The debate over the cholesterol hypothesis and statins has raged for decades. Some may point to the recent decline in cardiovascular deaths in the United States as proof of statin effectiveness, but this view fails to incorporate the impact of smoking cessation, lifestyle changes, and dramatic improvements in heart attack survival rates due to timely reperfusion and the availability of external and implantable defibrillators. Others may argue that statins are started too late in life to be effective (the horse may already be out of the barn) and reference Mendelian randomization studies which show that rare individuals with genetically low cholesterol levels have a much lower incidence of CHD.
However, this concept should not be extrapolated to the 99.99% of us who lack these genes and also fails to explain how the Mediterranean diet reduces mortality within months of initiation. In 1996 Nobel laureates Brown and Goldstein anticipated the eradication of coronary disease in their Science editorial, “Exploitation of recent breakthroughs – proof of the cholesterol hypothesis, discovery of effective drugs, and better definition of genetic susceptibility factors – may well end coronary disease as a major public health problem early in the next century”.

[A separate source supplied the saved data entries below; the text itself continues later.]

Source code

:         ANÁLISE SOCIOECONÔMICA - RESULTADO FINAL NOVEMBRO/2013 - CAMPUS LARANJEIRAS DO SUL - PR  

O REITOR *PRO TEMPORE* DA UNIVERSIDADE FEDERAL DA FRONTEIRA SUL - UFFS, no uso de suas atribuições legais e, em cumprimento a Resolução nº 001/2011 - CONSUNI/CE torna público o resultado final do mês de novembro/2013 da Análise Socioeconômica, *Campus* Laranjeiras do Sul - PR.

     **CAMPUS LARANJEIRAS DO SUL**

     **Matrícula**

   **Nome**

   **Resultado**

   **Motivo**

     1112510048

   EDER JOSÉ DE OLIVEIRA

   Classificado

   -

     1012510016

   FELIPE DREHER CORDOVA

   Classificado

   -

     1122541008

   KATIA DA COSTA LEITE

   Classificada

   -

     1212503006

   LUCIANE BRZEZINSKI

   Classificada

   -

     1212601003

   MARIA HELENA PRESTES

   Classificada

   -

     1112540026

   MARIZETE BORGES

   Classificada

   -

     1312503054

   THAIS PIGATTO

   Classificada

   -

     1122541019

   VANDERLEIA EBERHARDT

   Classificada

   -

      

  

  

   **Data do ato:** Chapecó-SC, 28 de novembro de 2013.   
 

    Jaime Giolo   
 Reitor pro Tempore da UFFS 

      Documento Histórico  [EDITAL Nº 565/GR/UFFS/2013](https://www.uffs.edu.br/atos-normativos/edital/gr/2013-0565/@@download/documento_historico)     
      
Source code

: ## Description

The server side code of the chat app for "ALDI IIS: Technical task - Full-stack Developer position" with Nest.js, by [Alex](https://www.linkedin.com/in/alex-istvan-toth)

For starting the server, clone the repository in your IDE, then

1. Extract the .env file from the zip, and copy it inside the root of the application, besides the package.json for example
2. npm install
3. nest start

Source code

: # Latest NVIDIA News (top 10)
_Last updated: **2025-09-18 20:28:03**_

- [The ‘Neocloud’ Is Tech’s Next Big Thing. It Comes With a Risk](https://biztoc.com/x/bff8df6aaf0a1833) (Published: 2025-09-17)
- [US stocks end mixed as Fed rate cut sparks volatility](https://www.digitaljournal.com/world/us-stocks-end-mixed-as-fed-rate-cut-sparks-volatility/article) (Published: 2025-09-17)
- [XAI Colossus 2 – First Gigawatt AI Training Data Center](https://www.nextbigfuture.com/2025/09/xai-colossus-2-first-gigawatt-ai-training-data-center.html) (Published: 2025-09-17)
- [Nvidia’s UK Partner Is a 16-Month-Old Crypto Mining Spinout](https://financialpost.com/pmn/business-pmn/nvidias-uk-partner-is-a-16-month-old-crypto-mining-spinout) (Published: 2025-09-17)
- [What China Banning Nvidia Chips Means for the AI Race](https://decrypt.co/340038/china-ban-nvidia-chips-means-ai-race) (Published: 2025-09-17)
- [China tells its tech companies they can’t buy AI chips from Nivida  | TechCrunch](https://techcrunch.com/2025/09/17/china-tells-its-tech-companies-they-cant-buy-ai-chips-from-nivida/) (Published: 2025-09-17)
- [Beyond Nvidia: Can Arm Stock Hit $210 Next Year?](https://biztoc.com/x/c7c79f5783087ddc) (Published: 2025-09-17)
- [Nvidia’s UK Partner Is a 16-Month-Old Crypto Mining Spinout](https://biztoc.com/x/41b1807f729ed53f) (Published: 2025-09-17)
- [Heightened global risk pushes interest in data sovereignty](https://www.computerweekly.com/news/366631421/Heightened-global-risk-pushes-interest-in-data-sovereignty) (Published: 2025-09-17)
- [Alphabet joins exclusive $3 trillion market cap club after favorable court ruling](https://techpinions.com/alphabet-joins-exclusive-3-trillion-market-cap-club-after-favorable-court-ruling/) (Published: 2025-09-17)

History has proven otherwise, and the global prevalence of CHD, despite worldwide statin usage and cholesterol lowering campaigns, has reached pandemic proportions. Coronary heart disease is an extremely complex malady and the expectation that it could be prevented or eliminated by simply reducing cholesterol appears unfounded. After twenty years we should concede the anomalies of the cholesterol hypothesis and refocus our efforts on the proven benefits of a healthy lifestyle incorporating a Mediterranean diet to prevent CHD.